+++ PASSAGE

We will show that $$\mathbb{Z}[\gamma]$$ does not contain the numbers $$\sqrt{2}, \sqrt{3}$$, so it is not equal to $$\mathbb{Z}[\sqrt{2}, \sqrt{3}]$$. We will assume that $$\{1, \sqrt{2}, \sqrt{3}, \sqrt{6}\}$$ are linearly independent over $$\mathbb{Q}$$ although we do not prove it here. We will state and prove a Lemma:

Lemma: Let $$n \in \mathbb{N}$$. If $$n$$ is even, then $$\gamma^n = a + b\sqrt{6}$$ where $$a$$ is odd and $$b$$ is even. If $$n$$ is odd, then $$\gamma^n = a\sqrt{2} + b\sqrt{3}$$ where $$a$$ and $$b$$ are both odd.

Proof: By induction on $$n$$. The base cases $$n = 0, n = 1$$ are easily verified. For $$n = 2$$ use $$\gamma^n = (\sqrt{2} + \sqrt{3}) \gamma^{n-1}$$ and expand.

Let $$x \in \mathbb{Z}[\gamma]$$. Then $$x = \sum_{i=0}^n c_i \gamma^i$$ for some integers $$c_i$$. The RHS can be written as $$p + q\sqrt{2} + r\sqrt{3} + s\sqrt{6}$$ for some integers $$p, q, r, s$$, where, by the Lemma, the $$\sqrt{2}$$ and $$\sqrt{3}$$ terms come only from odd powers. Since each $$\gamma^i$$ for odd $$i$$ has odd coefficients for both $$\sqrt{2}$$ and $$\sqrt{3}$$, arbitrary integer combinations of the $$\gamma^i$$ must have both coefficients even or both odd. The number $$\sqrt{2}$$ has one unique representation $$0 + 1\sqrt{2} + 0\sqrt{3} + 0\sqrt{6}$$ by the linear independence property we stated earlier; since 1 and 0 do not have the same parity, $$\sqrt{2} \notin \mathbb{Z}[\gamma]$$. A similar argument applies to $$\sqrt{3}$$.

++++++

PROBLEMS TO SOLVE:
1/ Answer these questions about the proof, one per line:
(a) Which numbers are assumed to be linearly independent over ℚ?
(b) According to the Lemma, what form does γⁿ take when n is odd?
(c) By what method is the Lemma proved?
2/ Transcribe the proof from "Lemma: Let $$n" to "are both odd.".
3/ Why does the proof conclude that √2 is not in ℤ[γ]? Answer in one to three sentences.
The listing that comes next is separate material and has no connection to the proof.

+++ EXERCISE DATA

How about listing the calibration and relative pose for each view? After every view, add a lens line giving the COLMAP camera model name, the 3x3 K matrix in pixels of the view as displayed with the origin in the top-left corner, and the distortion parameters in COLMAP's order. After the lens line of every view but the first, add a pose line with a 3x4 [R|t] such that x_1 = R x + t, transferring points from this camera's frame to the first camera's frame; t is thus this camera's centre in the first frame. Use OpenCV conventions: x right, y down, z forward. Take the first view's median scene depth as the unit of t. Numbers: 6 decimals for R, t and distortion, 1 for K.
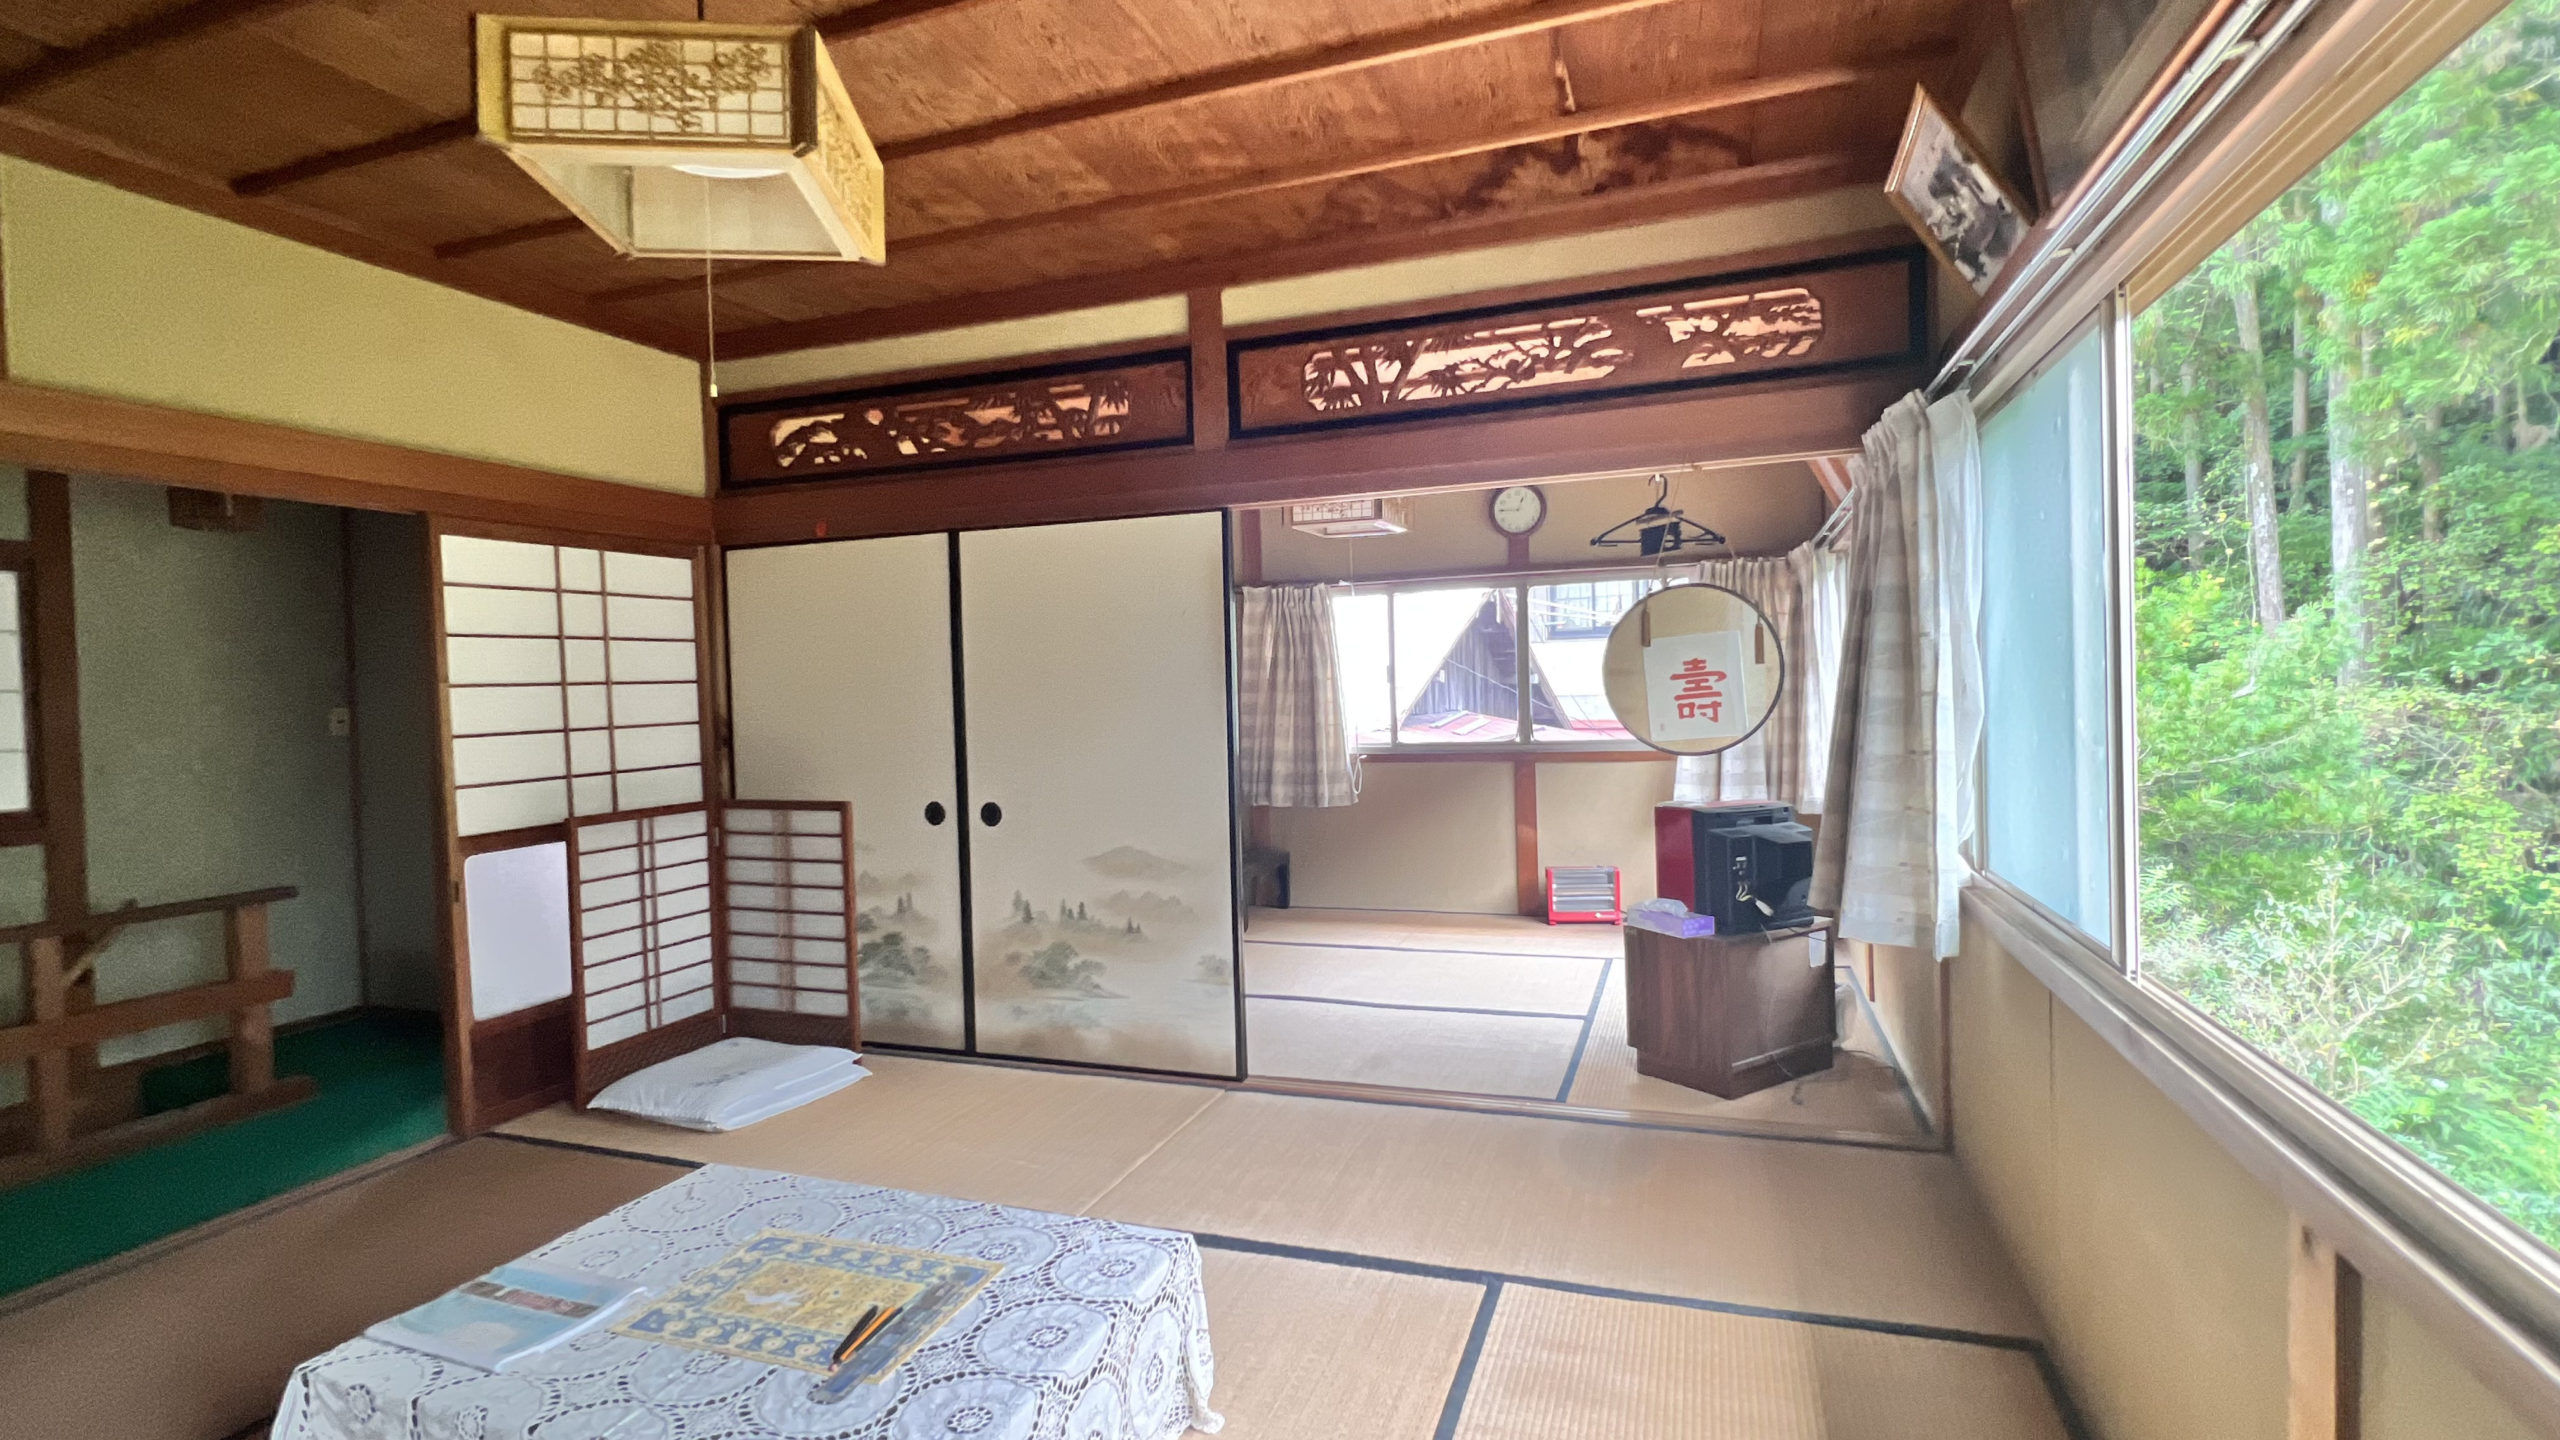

++++++

SET OF ANSWERS:
1/
(a) 1, √2, √3 and √6
(b) a√2 + b√3, where a and b are both odd
(c) By induction on n

2/
Lemma: Let $$n \in \mathbb{N}$$. If $$n$$ is even, then $$\gamma^n = a + b\sqrt{6}$$ where $$a$$ is odd and $$b$$ is even. If $$n$$ is odd, then $$\gamma^n = a\sqrt{2} + b\sqrt{3}$$ where $$a$$ and $$b$$ are both odd.

3/ By the Lemma, every odd power of γ has odd coefficients for both √2 and √3. So any integer combination of powers of γ has those two coefficients both even or both odd. By linear independence, √2 can only be written as 0 + 1√2 + 0√3 + 0√6, and 1 and 0 do not have the same parity.